The F-A-F motif, apparently borrowed from the other work on the programme, Schumann’s Third Symphony, is the theme that pervades and unifies the work, emerging throughout in different guises. It is the ability to highlight this apparent unity that struck me most about the Philadelphia Orchestra. Whether it be in keeping an even tempo; in drawing out the variations on the F-A-F theme; or in bringing to life the rather narrow tessitura of the material – the orchestra took pains to present the symphony as a coherent and consistent entity.
That is not to say that the orchestra sacrificed the details. The mellifluous passages for clarinet in the Andante and the theme for cello taken up by the horn in the third movement stood out as examples of plenty of attention being given to details. It was also not lost on the orchestra that the work depicts the germination of a small musical idea into a fully-developed storm which, after whirling around repeatedly over a wide terrain, spends itself and peters out quietly. Just as the orchestra avoided making a dramatic entry at the start, it was also content to go out in a whimper with a much powered-down repeat of the emphatic opening chords.
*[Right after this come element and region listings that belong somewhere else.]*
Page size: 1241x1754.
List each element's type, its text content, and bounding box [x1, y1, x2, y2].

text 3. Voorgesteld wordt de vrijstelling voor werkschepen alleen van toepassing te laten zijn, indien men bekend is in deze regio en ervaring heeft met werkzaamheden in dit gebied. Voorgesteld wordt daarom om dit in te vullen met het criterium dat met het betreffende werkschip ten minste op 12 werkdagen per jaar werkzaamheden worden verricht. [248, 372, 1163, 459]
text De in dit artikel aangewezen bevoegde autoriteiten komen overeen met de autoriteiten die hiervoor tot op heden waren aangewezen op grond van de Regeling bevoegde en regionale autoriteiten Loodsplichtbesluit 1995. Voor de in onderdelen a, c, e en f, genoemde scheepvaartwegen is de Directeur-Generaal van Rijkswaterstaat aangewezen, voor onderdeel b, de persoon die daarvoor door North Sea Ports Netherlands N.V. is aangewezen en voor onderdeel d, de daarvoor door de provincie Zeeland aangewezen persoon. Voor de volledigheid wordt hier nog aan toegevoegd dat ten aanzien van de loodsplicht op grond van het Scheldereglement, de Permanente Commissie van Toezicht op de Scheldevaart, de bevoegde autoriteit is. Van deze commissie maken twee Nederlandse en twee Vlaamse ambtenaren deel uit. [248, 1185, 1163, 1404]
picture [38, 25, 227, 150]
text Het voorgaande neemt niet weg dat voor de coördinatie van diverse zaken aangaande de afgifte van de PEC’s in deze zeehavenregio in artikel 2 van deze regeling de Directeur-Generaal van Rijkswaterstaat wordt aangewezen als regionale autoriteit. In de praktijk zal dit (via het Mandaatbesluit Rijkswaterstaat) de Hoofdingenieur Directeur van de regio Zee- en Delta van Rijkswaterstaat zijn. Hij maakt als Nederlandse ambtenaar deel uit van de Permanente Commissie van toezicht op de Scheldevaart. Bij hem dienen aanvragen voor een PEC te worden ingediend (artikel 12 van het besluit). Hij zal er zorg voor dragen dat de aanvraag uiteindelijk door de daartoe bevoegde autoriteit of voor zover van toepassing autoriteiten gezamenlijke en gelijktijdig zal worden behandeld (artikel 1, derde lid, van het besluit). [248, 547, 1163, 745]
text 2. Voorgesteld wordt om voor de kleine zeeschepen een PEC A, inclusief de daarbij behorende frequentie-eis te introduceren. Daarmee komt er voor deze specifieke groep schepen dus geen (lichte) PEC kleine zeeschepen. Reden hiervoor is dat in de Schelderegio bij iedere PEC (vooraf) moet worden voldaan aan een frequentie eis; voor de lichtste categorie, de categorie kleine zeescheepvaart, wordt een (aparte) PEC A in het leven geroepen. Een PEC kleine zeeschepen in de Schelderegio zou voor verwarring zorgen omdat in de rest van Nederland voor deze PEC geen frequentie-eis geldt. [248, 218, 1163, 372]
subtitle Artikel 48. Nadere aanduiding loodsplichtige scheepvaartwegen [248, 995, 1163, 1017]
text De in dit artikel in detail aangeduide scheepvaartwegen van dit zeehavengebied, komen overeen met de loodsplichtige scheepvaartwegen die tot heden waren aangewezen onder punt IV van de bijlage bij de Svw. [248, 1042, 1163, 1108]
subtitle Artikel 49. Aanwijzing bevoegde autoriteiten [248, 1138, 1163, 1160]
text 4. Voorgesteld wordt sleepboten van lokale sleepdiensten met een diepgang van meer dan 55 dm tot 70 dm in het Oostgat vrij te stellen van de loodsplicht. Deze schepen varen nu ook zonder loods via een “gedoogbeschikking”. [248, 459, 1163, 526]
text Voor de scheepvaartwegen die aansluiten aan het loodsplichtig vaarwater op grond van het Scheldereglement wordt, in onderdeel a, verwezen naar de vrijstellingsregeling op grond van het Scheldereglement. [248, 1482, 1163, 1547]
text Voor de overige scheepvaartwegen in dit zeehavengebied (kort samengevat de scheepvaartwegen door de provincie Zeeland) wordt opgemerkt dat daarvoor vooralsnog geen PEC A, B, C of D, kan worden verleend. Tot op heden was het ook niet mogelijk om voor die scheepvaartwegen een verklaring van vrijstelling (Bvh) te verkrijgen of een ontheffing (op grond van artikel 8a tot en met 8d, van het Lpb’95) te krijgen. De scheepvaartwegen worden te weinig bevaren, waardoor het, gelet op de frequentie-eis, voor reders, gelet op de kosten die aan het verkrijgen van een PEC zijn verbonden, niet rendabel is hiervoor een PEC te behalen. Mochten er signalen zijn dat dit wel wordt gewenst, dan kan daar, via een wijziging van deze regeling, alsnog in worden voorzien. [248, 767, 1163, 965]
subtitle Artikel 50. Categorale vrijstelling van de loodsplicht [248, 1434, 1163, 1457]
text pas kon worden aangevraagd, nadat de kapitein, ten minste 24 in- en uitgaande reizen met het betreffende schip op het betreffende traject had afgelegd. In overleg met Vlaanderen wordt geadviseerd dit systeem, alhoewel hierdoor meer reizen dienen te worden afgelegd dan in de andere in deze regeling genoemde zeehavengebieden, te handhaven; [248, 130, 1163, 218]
By its very nature, atonality is particularly suited to the expression of amorphous and indescribable anguish. Sandwiched between two unashamedly Romantic symphonies, Webern’s Six Pieces for Orchestra brought this to the fore. The work records the composer’s response to the death of his mother. In sharp contrast to the luxuriance of the other two symphonies, orchestration in the Webern pieces were sparse but poignant. Lone statements on woodwinds, sustained passages on horn and a trombone crescendo help accentuate desolation in the first two pieces. In the fourth piece, which according to the composer is a funeral march, a sharp statement by the piccolo follows a soft rumble in percussion that eventually builds into a crashing explosion. The bassoon, plunging the depths of the lowest register underneath the flute and clarinets, suggests the onset of tranquillity, and the harp has the final say in bringing the suite to rest. Simon Rattle and the Philadelphia Orchestra’s approach to the Webern pieces was measured but effective, delivering the emotional content with well-controlled and suggestive atmospheric concoctions.